> **Goal**
List each line in the items below that contains the string "shape".

> **Provided entries**
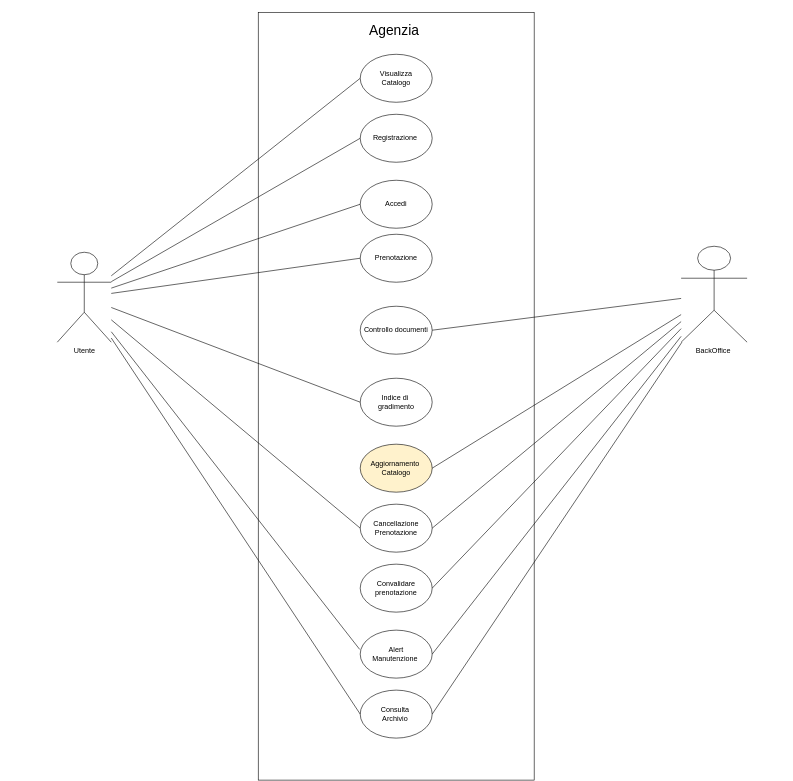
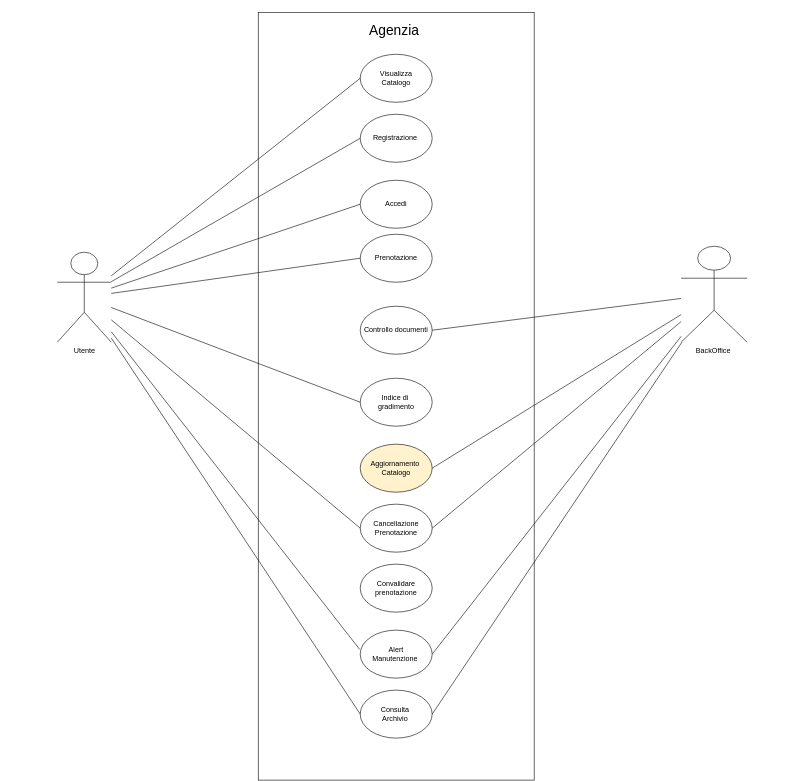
  <mxCell id="0" />
  <mxCell id="1" parent="0" />
  <mxCell id="2" value="" style="rounded=0;whiteSpace=wrap;html=1;rotation=90;" parent="1" vertex="1"><mxGeometry x="20" y="430" width="1280" height="460" as="geometry" /></mxCell>
  <mxCell id="3" value="Utente" style="shape=umlActor;verticalLabelPosition=bottom;verticalAlign=top;html=1;outlineConnect=0;" parent="1" vertex="1"><mxGeometry x="95" y="420" width="90" height="150" as="geometry" /></mxCell>
  <mxCell id="4" value="Visualizza&lt;br&gt;Catalogo" style="ellipse;whiteSpace=wrap;html=1;" parent="1" vertex="1"><mxGeometry x="600" y="90" width="120" height="80" as="geometry" /></mxCell>
  <mxCell id="5" value="Prenotazione" style="ellipse;whiteSpace=wrap;html=1;" parent="1" vertex="1"><mxGeometry x="600" y="390" width="120" height="80" as="geometry" /></mxCell>
  <mxCell id="6" value="" style="endArrow=none;html=1;rounded=0;entryX=0;entryY=0.5;entryDx=0;entryDy=0;" parent="1" target="4" edge="1" source="3"><mxGeometry width="50" height="50" relative="1" as="geometry"><mxPoint x="395" y="200" as="sourcePoint" /><mxPoint x="720" y="200" as="targetPoint" /></mxGeometry></mxCell>
  <mxCell id="7" value="Controllo documenti" style="ellipse;whiteSpace=wrap;html=1;" parent="1" vertex="1"><mxGeometry x="600" y="510" width="120" height="80" as="geometry" /></mxCell>
  <mxCell id="8" value="&lt;font style=&quot;font-size: 23px;&quot;&gt;Agenzia&amp;nbsp;&lt;/font&gt;" style="text;html=1;strokeColor=none;fillColor=none;align=center;verticalAlign=middle;whiteSpace=wrap;rounded=0;" parent="1" vertex="1"><mxGeometry x="610" y="20" width="100" height="60" as="geometry" /></mxCell>
  <mxCell id="9" value="" style="endArrow=none;html=1;rounded=0;entryX=1;entryY=0.5;entryDx=0;entryDy=0;" parent="1" target="7" edge="1" source="10"><mxGeometry width="50" height="50" relative="1" as="geometry"><mxPoint x="925" y="200" as="sourcePoint" /><mxPoint x="720" y="280" as="targetPoint" /></mxGeometry></mxCell>
  <mxCell id="10" value="BackOffice&amp;nbsp;" style="shape=umlActor;verticalLabelPosition=bottom;verticalAlign=top;html=1;outlineConnect=0;" parent="1" vertex="1"><mxGeometry x="1135" y="410" width="110" height="160" as="geometry" /></mxCell>
  <mxCell id="11" value="Indice di&amp;nbsp;&lt;br&gt;gradimento" style="ellipse;whiteSpace=wrap;html=1;" parent="1" vertex="1"><mxGeometry x="600" y="630" width="120" height="80" as="geometry" /></mxCell>
  <mxCell id="12" value="" style="endArrow=none;html=1;rounded=0;exitX=0;exitY=0.5;exitDx=0;exitDy=0;" parent="1" source="11" edge="1" target="3"><mxGeometry width="50" height="50" relative="1" as="geometry"><mxPoint x="670" y="330" as="sourcePoint" /><mxPoint x="390" y="200" as="targetPoint" /></mxGeometry></mxCell>
  <mxCell id="13" value="Aggiornamento&amp;nbsp;&lt;br&gt;Catalogo" style="ellipse;whiteSpace=wrap;html=1;fillColor=#fff2cc;" parent="1" vertex="1"><mxGeometry x="600" y="740" width="120" height="80" as="geometry" /></mxCell>
  <mxCell id="14" value="" style="endArrow=none;html=1;rounded=0;exitX=1;exitY=0.5;exitDx=0;exitDy=0;" parent="1" source="13" edge="1" target="10"><mxGeometry width="50" height="50" relative="1" as="geometry"><mxPoint x="670" y="490" as="sourcePoint" /><mxPoint x="925" y="200" as="targetPoint" /></mxGeometry></mxCell>
  <mxCell id="15" value="Convalidare&lt;br&gt;prenotazione" style="ellipse;whiteSpace=wrap;html=1;" parent="1" vertex="1"><mxGeometry x="600" y="940" width="120" height="80" as="geometry" /></mxCell>
- <mxCell id="16" value="" style="endArrow=none;html=1;rounded=0;exitX=1;exitY=0.5;exitDx=0;exitDy=0;" parent="1" source="15" edge="1" target="10"><mxGeometry width="50" height="50" relative="1" as="geometry"><mxPoint x="731" y="666" as="sourcePoint" /><mxPoint x="925" y="200" as="targetPoint" /></mxGeometry></mxCell>
  <mxCell id="17" value="" style="endArrow=none;html=1;rounded=0;exitX=0;exitY=0.5;exitDx=0;exitDy=0;" parent="1" source="5" edge="1" target="3"><mxGeometry width="50" height="50" relative="1" as="geometry"><mxPoint x="670" y="370" as="sourcePoint" /><mxPoint x="390" y="200" as="targetPoint" /></mxGeometry></mxCell>
  <mxCell id="18" value="Alert&lt;br&gt;Manutenzione&amp;nbsp;" style="ellipse;whiteSpace=wrap;html=1;" vertex="1" parent="1"><mxGeometry x="600" y="1050" width="120" height="80" as="geometry" /></mxCell>
  <mxCell id="19" value="" style="endArrow=none;html=1;rounded=0;exitX=1;exitY=0.5;exitDx=0;exitDy=0;" edge="1" parent="1" source="18" target="10"><mxGeometry width="50" height="50" relative="1" as="geometry"><mxPoint x="825" y="820" as="sourcePoint" /><mxPoint x="875" y="770" as="targetPoint" /></mxGeometry></mxCell>
  <mxCell id="20" value="" style="endArrow=none;html=1;rounded=0;exitX=-0.007;exitY=0.402;exitDx=0;exitDy=0;exitPerimeter=0;" edge="1" parent="1" source="18" target="3"><mxGeometry width="50" height="50" relative="1" as="geometry"><mxPoint x="665" y="860" as="sourcePoint" /><mxPoint x="715" y="810" as="targetPoint" /></mxGeometry></mxCell>
  <mxCell id="21" value="Cancellazione&lt;br&gt;Prenotazione" style="ellipse;whiteSpace=wrap;html=1;" vertex="1" parent="1"><mxGeometry x="600" y="840" width="120" height="80" as="geometry" /></mxCell>
  <mxCell id="22" value="" style="endArrow=none;html=1;rounded=0;exitX=0;exitY=0.5;exitDx=0;exitDy=0;" edge="1" parent="1" source="21" target="3"><mxGeometry width="50" height="50" relative="1" as="geometry"><mxPoint x="665" y="520" as="sourcePoint" /><mxPoint x="715" y="470" as="targetPoint" /></mxGeometry></mxCell>
  <mxCell id="23" value="" style="endArrow=none;html=1;rounded=0;exitX=1;exitY=0.5;exitDx=0;exitDy=0;" edge="1" parent="1" source="21" target="10"><mxGeometry width="50" height="50" relative="1" as="geometry"><mxPoint x="665" y="520" as="sourcePoint" /><mxPoint x="715" y="470" as="targetPoint" /></mxGeometry></mxCell>
  <mxCell id="24" value="Consulta&amp;nbsp;&lt;br&gt;Archivio&amp;nbsp;" style="ellipse;whiteSpace=wrap;html=1;" vertex="1" parent="1"><mxGeometry x="600" y="1150" width="120" height="80" as="geometry" /></mxCell>
  <mxCell id="25" value="" style="endArrow=none;html=1;rounded=0;exitX=1;exitY=0.5;exitDx=0;exitDy=0;" edge="1" parent="1" source="24" target="10"><mxGeometry width="50" height="50" relative="1" as="geometry"><mxPoint x="665" y="930" as="sourcePoint" /><mxPoint x="715" y="880" as="targetPoint" /></mxGeometry></mxCell>
  <mxCell id="26" value="" style="endArrow=none;html=1;rounded=0;exitX=0;exitY=0.5;exitDx=0;exitDy=0;" edge="1" parent="1" source="24" target="3"><mxGeometry width="50" height="50" relative="1" as="geometry"><mxPoint x="665" y="930" as="sourcePoint" /><mxPoint x="715" y="880" as="targetPoint" /></mxGeometry></mxCell>
  <mxCell id="27" value="Registrazione&amp;nbsp;" style="ellipse;whiteSpace=wrap;html=1;" vertex="1" parent="1"><mxGeometry x="600" y="190" width="120" height="80" as="geometry" /></mxCell>
  <mxCell id="28" value="" style="endArrow=none;html=1;rounded=0;exitX=0;exitY=0.5;exitDx=0;exitDy=0;" edge="1" parent="1" source="27" target="3"><mxGeometry width="50" height="50" relative="1" as="geometry"><mxPoint x="735" y="460" as="sourcePoint" /><mxPoint x="785" y="410" as="targetPoint" /></mxGeometry></mxCell>
  <mxCell id="29" value="Accedi" style="ellipse;whiteSpace=wrap;html=1;" vertex="1" parent="1"><mxGeometry x="600" y="300" width="120" height="80" as="geometry" /></mxCell>
  <mxCell id="30" value="" style="endArrow=none;html=1;rounded=0;exitX=0;exitY=0.5;exitDx=0;exitDy=0;" edge="1" parent="1" source="29" target="3"><mxGeometry width="50" height="50" relative="1" as="geometry"><mxPoint x="645" y="460" as="sourcePoint" /><mxPoint x="695" y="410" as="targetPoint" /></mxGeometry></mxCell>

> **Exercise result**
  <mxCell id="3" value="Utente" style="shape=umlActor;verticalLabelPosition=bottom;verticalAlign=top;html=1;outlineConnect=0;" parent="1" vertex="1"><mxGeometry x="95" y="420" width="90" height="150" as="geometry" /></mxCell>
  <mxCell id="10" value="BackOffice&amp;nbsp;" style="shape=umlActor;verticalLabelPosition=bottom;verticalAlign=top;html=1;outlineConnect=0;" parent="1" vertex="1"><mxGeometry x="1135" y="410" width="110" height="160" as="geometry" /></mxCell>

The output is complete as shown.